Stretching 38 feet in circumference, the oversized charm bracelet dangled from the second floor of City Hall to the main lobby. The charm, or “peace” bracelet, was one of several pieces of art on display recently as part of the Milwaukee Public Theatre’s Cultivating Community Art projects.
The projects included giant puppets, parade floats and other pieces constructed by artists working with hundreds of local youth. The artwork was also displayed at the Summer of Peace and Latino Carnaval parades this summer and some will be featured in the Dia De Los Muertos parade in November. The bracelet, created by artist Kristelle Ulrich, was one of several displays featuring peace and anti-violence messages.
Ulrich, a Milwaukee native, produced the piece with help from children and teenagers at the Holton Youth and Family Center. The bracelet was fashioned by combining colorful squares decorated with either hearts or hands and foam balls to create an image symbolizing togetherness and a sense of peace among all who helped create or view the ornament of peace, Ulrich said.
“Warm hands and warm hearts create peace,” Ulrich added.
She asked young people to contemplate what peace felt like, sounded like and even tasted like and then asked them to use bright colors to express those feelings.

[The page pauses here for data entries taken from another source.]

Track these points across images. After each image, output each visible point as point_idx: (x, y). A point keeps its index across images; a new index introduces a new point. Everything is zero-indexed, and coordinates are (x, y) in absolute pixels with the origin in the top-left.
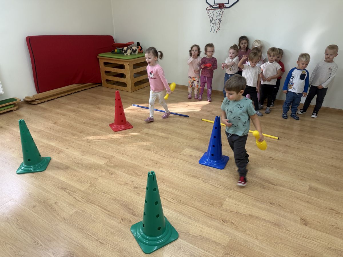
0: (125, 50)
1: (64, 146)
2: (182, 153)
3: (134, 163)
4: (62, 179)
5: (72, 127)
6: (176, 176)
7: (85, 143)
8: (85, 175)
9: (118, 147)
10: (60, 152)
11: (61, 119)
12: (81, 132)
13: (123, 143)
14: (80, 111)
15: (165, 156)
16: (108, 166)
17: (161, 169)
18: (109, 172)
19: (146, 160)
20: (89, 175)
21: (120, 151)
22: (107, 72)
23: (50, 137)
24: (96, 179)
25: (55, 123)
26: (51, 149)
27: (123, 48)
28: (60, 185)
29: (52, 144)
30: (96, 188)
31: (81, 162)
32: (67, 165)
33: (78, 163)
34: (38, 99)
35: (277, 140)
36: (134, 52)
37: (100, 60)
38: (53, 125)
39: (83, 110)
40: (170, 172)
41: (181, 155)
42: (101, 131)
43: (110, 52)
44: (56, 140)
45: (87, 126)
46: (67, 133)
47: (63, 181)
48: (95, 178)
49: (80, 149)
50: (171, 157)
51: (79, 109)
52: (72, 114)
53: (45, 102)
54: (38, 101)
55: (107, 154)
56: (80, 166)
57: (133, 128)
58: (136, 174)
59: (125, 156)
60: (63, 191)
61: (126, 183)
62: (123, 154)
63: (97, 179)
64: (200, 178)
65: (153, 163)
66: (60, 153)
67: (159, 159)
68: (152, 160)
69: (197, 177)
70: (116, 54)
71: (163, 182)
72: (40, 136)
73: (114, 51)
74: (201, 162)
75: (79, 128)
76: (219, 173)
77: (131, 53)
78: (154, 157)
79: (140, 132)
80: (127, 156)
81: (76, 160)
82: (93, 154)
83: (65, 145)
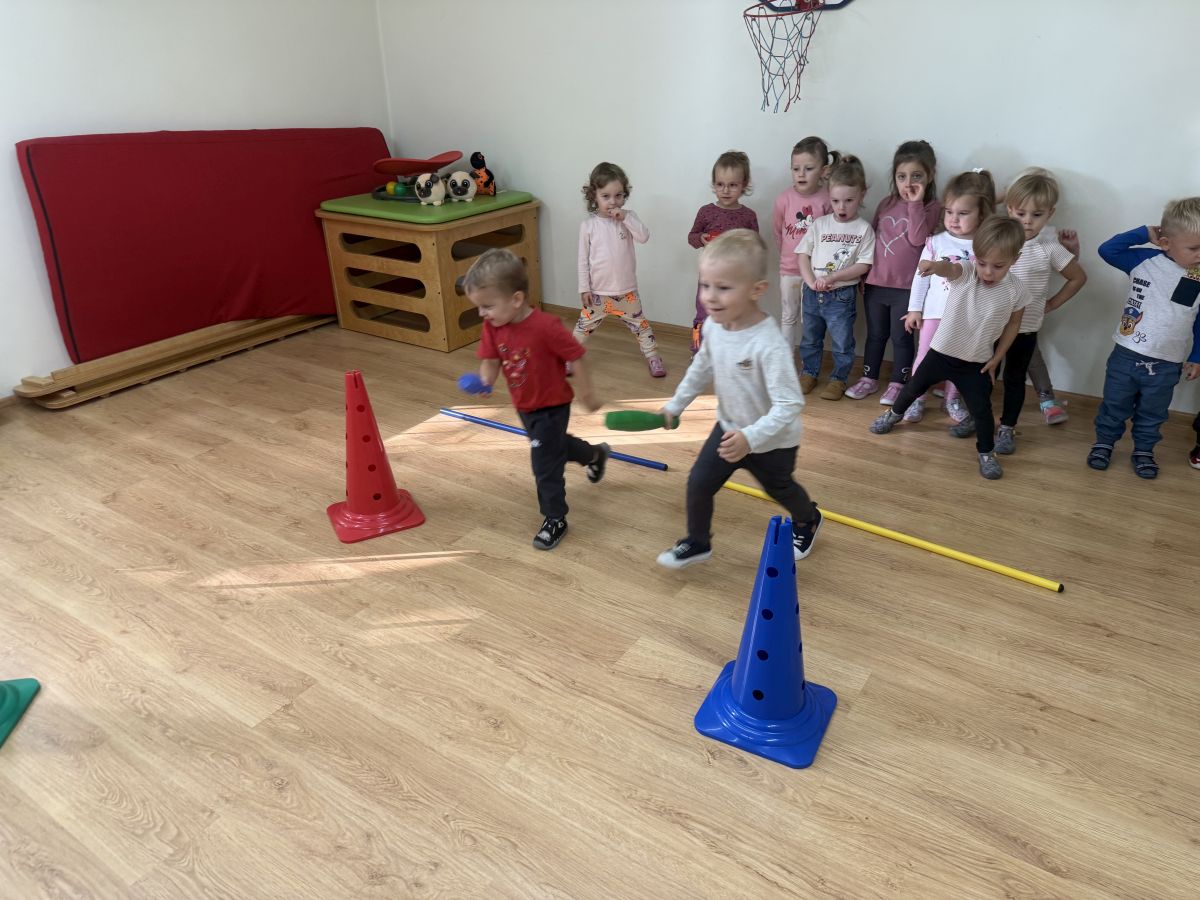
0: (423, 185)
1: (117, 617)
2: (622, 663)
3: (395, 719)
4: (56, 808)
5: (172, 517)
6: (579, 808)
7: (206, 602)
8: (164, 791)
9: (342, 628)
10: (89, 648)
11: (140, 480)
12: (203, 546)
13: (367, 605)
14: (226, 441)
15: (541, 682)
16: (276, 734)
17: (513, 764)
18: (275, 772)
19: (452, 703)
20: (178, 789)
21: (345, 649)
22: (354, 273)
23: (68, 570)
24: (205, 816)
25: (111, 500)
26: (56, 635)
27: (416, 179)
28: (33, 846)
29: (69, 607)
30: (191, 873)
31: (162, 710)
32: (96, 727)
33: (150, 717)
34: (72, 389)
35: (1055, 597)
36: (458, 194)
37: (326, 225)
38: (101, 508)
39: (238, 438)
40: (555, 781)
41: (613, 679)
42: (288, 538)
43: (370, 194)
44: (91, 585)
45: (234, 514)
46: (148, 550)
47: (55, 824)
48: (204, 811)
49: (176, 634)
50: (571, 685)
51: (225, 433)
52: (188, 455)
53: (99, 398)
54: (69, 397)
55: (285, 666)
56: (155, 732)
57: (423, 527)
58: (395, 787)
59: (364, 680)
60: (40, 886)
61: (340, 847)
62: (354, 667)
63: (212, 812)
64: (694, 820)
65: (482, 723)
66: (90, 658)
67: (514, 697)
68: (481, 707)
69: (677, 817)
70: (392, 202)
71: (515, 846)
72: (31, 564)
73: (384, 189)
74: (705, 721)
75: (200, 526)
76: (790, 792)
77: (447, 197)
78: (493, 685)
79: (448, 544)
80: (373, 677)
81: (145, 696)
82: (223, 667)
83: (121, 613)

“I’ve been asking kids to think about what peace meant to them all summer,” said Ulrich, who’s been teaching art for more than 30 years.
Along with the bracelet, other pieces on display included puppets such as a giant praying mantis wearing a shield labeled “Govt. Bug,” a float depicting the Menomonee Valley’s new “Three Bridges Park,” and “Celebration of Life,” a display featuring commemorative tombstones and a memorial arch in honor of those killed by gun violence in Milwaukee.
James Anderson, who sells vegetables for Walnut Way in the lobby of City Hall, described the displays as beautiful.
“And it’s not just the fact that they’re art, it’s the cultural significance behind the pieces,” said Anderson, gazing at masks and headdresses created by youth from Boys and Girls Clubs.
Anderson said young people better express themselves through art, adding, “Kids nowadays are growing up fast and learning quickly, and through their art they’re sharing that information with us.”